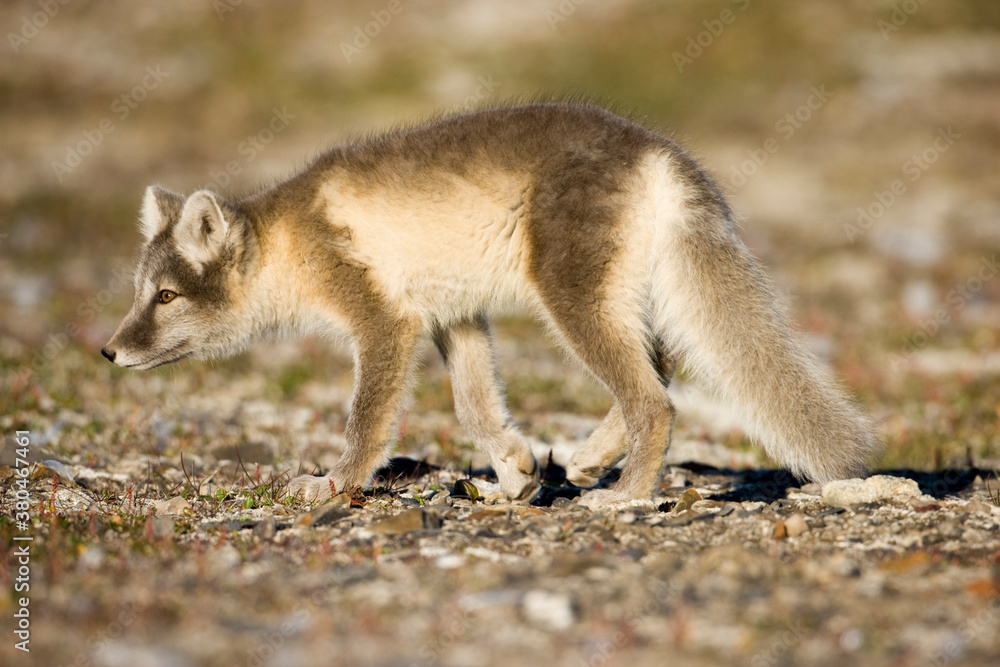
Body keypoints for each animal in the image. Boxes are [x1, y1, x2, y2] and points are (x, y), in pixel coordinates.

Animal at [102, 102, 878, 509]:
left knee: (654, 399)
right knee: (658, 370)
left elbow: (368, 421)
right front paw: (514, 473)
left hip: (570, 296)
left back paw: (623, 493)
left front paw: (334, 482)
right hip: (620, 296)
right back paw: (586, 461)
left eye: (167, 296)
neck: (290, 241)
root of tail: (661, 155)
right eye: (139, 292)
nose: (108, 351)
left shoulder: (385, 320)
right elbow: (476, 407)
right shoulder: (452, 317)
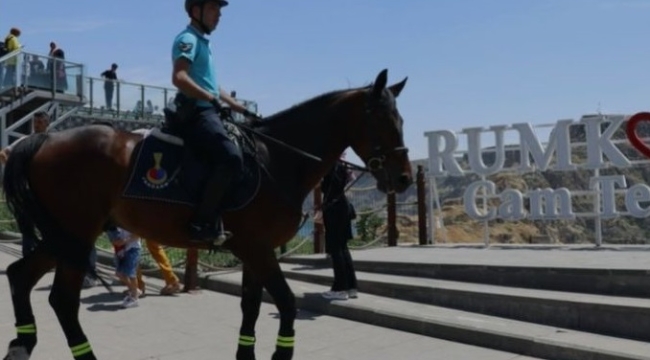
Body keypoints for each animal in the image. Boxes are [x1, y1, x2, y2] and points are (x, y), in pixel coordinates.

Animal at [2, 69, 412, 358]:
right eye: (383, 121)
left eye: (402, 121)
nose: (404, 177)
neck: (277, 159)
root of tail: (42, 139)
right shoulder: (260, 250)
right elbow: (285, 303)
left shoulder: (253, 251)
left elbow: (251, 306)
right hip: (77, 234)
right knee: (62, 300)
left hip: (62, 236)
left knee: (20, 275)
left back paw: (22, 344)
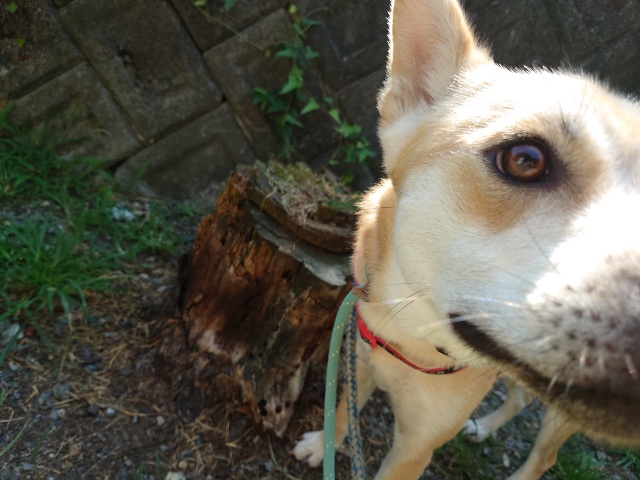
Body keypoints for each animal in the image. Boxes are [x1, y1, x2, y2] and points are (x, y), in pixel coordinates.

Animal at [293, 0, 640, 478]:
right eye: (525, 159)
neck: (408, 334)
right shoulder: (359, 363)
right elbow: (343, 410)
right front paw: (322, 443)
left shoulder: (415, 448)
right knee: (519, 399)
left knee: (545, 455)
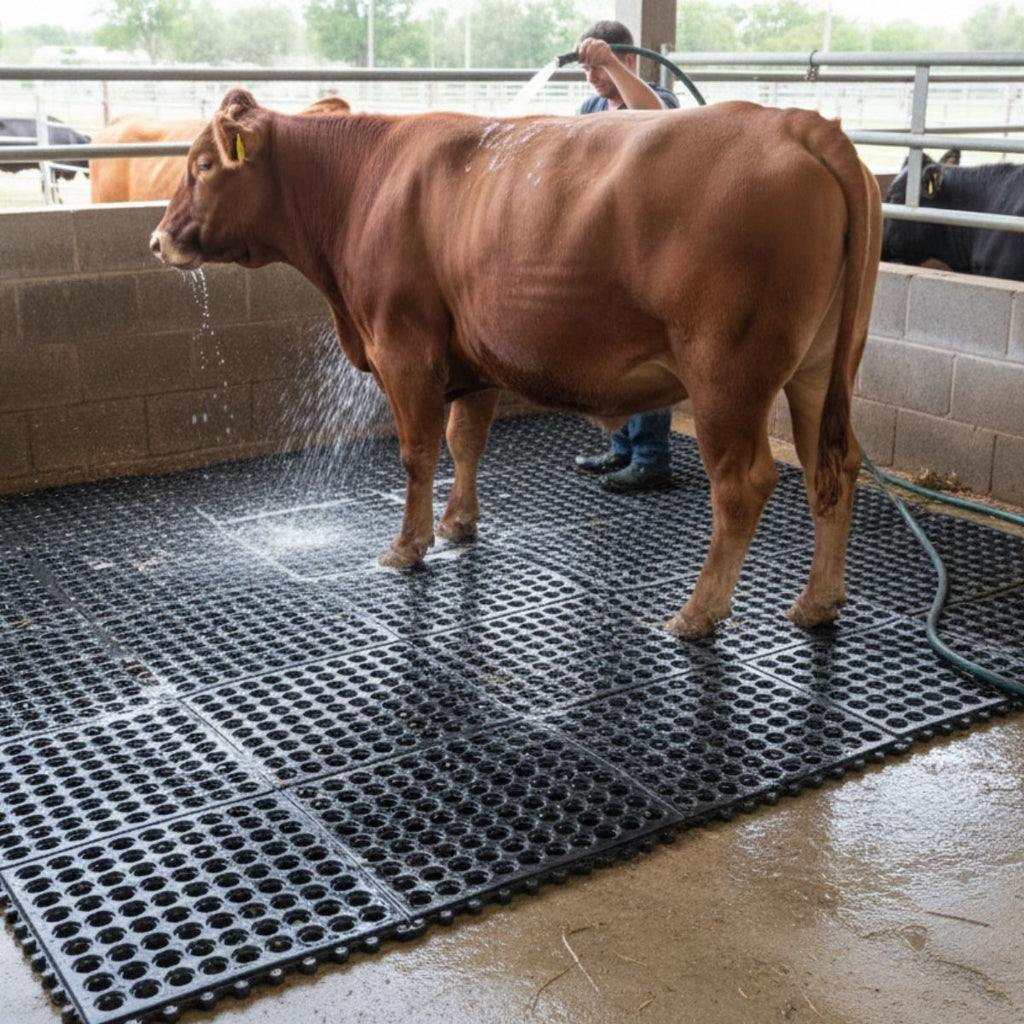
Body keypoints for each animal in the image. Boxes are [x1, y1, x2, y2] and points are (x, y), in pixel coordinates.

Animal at [150, 88, 882, 638]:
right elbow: (465, 439)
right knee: (833, 466)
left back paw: (698, 613)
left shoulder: (403, 348)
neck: (362, 183)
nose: (156, 241)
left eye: (202, 166)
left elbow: (418, 452)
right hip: (818, 370)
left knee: (742, 484)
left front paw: (407, 547)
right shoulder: (470, 351)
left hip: (728, 373)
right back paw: (818, 602)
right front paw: (458, 524)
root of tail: (798, 124)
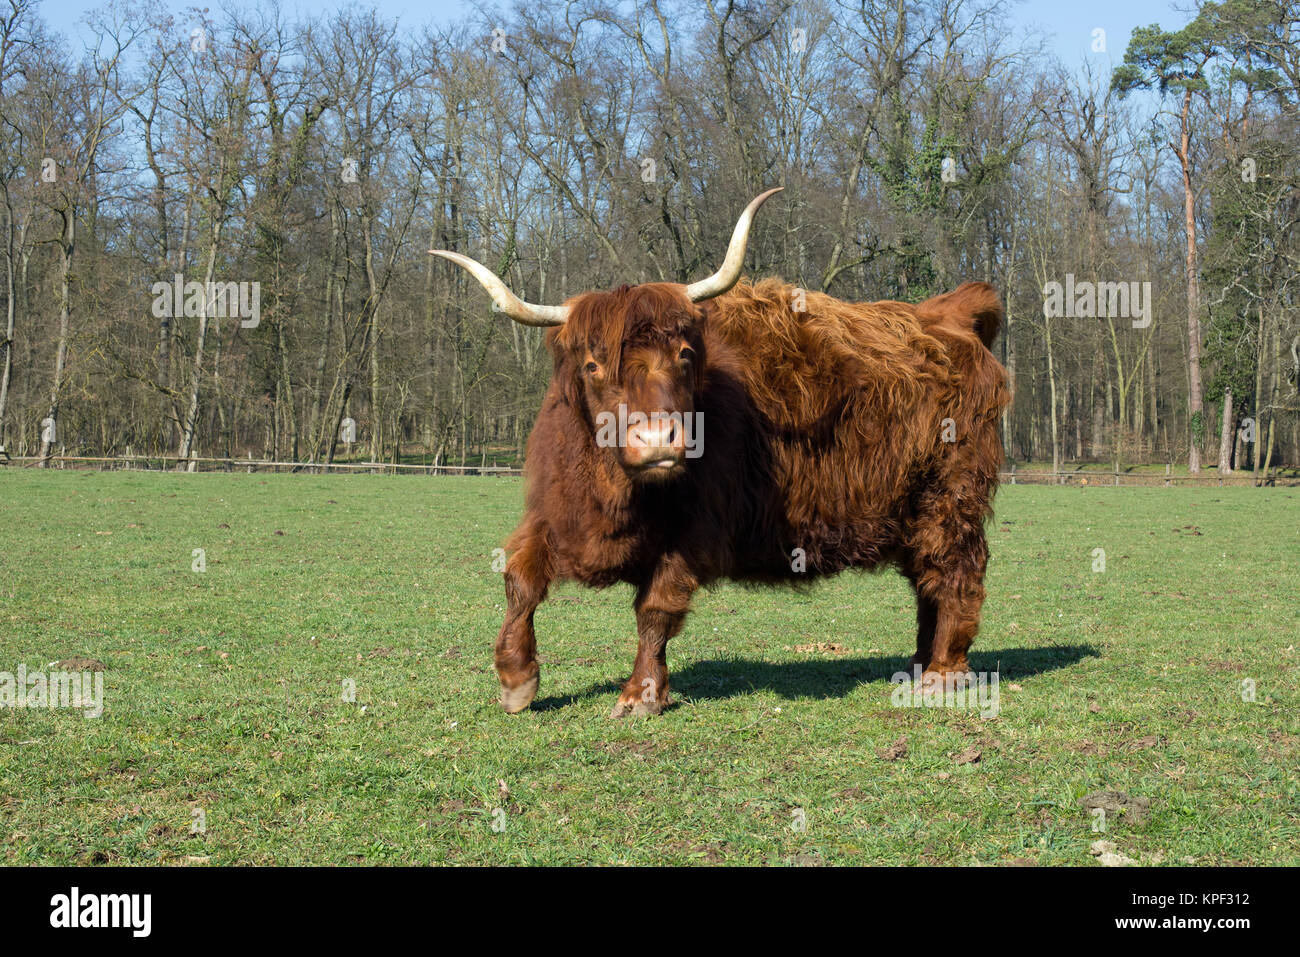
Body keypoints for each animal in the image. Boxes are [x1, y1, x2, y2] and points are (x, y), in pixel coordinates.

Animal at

Goal of the exercise -
Reproduce the material above exactly but drop all images.

Task output -
Body keypoints for each animal in the image. Boxes are [x1, y1, x2, y2] and points are (x, y), in pixel coordinates.

Animal at [102, 102, 878, 509]:
left knee: (654, 399)
right knee: (658, 370)
left elbow: (368, 421)
right front paw: (514, 473)
left hip: (570, 296)
left back paw: (623, 493)
left front paw: (334, 482)
right hip: (620, 296)
right back paw: (586, 461)
left eye: (167, 296)
neck: (290, 241)
root of tail: (661, 155)
right eye: (139, 292)
nose: (108, 351)
left shoulder: (385, 320)
right elbow: (476, 407)
right shoulder: (452, 317)
Body keypoints for each animal in the image. Boxes are [x1, y1, x2, y2] and points are (x, y), in pixel coordinates.

Animal at [2, 69, 412, 358]:
right eye: (383, 121)
left eye: (402, 121)
nose: (404, 177)
neck: (277, 159)
root of tail: (42, 139)
right shoulder: (260, 250)
right elbow: (285, 303)
left shoulder: (253, 251)
left elbow: (251, 306)
right hip: (77, 234)
right knee: (62, 300)
left hip: (62, 236)
left knee: (20, 275)
left back paw: (22, 344)
Body keypoints for each animal in the image. Boxes are [x1, y1, x2, y2] and points are (x, y), in pixel coordinates.

Animal at [293, 0, 640, 478]:
right eye: (525, 159)
neck: (408, 334)
right shoulder: (359, 363)
right elbow: (343, 410)
right front paw: (322, 443)
left shoulder: (415, 448)
right knee: (519, 399)
left knee: (545, 455)
Body keypoints for each animal in the image. Boxes are [x1, y1, x2, y2] and points are (x, y), in pixel coordinates.

Animal at [150, 88, 882, 638]:
right elbow: (465, 439)
right knee: (833, 466)
left back paw: (698, 613)
left shoulder: (403, 348)
neck: (362, 183)
nose: (156, 241)
left eye: (202, 166)
left elbow: (418, 452)
right hip: (818, 370)
left knee: (742, 484)
left front paw: (407, 547)
right shoulder: (470, 351)
left hip: (728, 373)
right back paw: (818, 602)
right front paw: (458, 524)
root of tail: (798, 124)
Body keypoints for each animal in the image. Boxes are [x1, y1, x2, y2] and points are (x, y), in pixel coordinates.

Animal at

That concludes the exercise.